● **YOUR GOAL**
Count the lines below that contain the string "axis", treating uppercase and lowercase as different, and reply with only that number.

● **TASK MATERIAL**
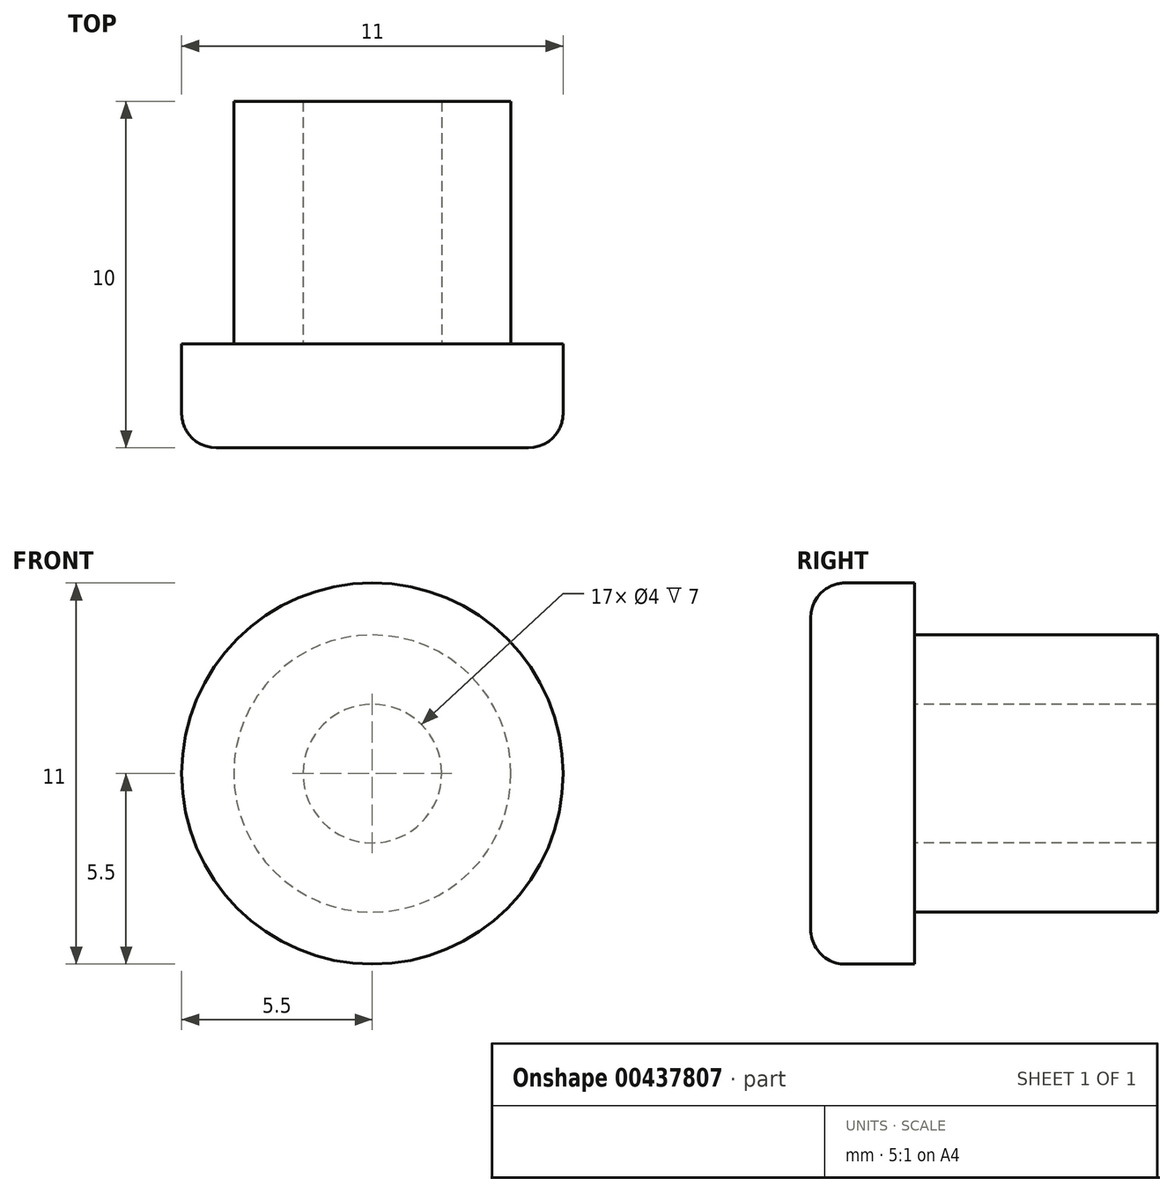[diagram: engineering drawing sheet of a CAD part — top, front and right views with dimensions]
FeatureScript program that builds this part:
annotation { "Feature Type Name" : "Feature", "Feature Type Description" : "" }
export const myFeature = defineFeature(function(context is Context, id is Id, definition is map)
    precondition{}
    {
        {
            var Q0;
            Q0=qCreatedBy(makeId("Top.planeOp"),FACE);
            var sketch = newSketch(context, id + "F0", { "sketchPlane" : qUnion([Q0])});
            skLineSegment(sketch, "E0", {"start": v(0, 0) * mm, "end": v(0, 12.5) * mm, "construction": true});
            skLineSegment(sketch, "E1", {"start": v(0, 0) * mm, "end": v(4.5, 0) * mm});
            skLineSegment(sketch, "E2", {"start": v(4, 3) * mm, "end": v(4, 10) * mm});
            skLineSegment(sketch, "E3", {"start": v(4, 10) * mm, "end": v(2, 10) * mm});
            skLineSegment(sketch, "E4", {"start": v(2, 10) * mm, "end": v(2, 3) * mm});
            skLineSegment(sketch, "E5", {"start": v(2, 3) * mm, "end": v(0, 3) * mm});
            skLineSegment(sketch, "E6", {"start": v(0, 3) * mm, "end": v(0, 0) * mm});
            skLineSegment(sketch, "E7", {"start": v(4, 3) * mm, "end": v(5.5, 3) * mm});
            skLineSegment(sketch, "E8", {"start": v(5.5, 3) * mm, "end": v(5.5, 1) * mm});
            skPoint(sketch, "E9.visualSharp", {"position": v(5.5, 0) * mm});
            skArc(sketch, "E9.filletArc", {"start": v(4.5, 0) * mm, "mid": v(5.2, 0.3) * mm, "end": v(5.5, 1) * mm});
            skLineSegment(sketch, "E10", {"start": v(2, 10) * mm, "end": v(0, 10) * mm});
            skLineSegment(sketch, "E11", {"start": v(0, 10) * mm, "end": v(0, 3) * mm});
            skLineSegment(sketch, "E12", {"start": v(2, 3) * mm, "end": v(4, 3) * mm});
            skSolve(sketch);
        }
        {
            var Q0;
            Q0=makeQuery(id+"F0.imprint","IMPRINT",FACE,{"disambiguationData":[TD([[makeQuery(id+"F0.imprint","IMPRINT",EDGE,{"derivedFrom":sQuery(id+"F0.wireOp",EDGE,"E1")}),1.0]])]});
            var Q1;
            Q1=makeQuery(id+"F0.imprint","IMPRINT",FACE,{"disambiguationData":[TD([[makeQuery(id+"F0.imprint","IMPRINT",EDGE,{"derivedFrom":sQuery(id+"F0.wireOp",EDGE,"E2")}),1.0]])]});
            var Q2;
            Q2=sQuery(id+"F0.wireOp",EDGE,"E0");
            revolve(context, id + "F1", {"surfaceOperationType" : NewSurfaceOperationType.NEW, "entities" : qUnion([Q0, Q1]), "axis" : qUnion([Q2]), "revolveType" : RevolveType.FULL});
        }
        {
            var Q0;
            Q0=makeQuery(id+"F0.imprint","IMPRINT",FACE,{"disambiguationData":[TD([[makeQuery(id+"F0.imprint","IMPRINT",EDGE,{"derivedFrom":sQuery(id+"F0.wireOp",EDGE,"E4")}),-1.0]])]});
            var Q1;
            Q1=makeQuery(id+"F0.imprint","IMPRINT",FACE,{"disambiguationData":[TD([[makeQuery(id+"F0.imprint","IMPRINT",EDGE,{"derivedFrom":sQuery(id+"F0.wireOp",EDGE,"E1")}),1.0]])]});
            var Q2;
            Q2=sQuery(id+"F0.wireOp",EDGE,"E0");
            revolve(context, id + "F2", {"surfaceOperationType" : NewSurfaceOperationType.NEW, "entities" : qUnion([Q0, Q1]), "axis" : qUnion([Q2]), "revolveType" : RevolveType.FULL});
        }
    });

● **COMPLETED EXERCISE**
2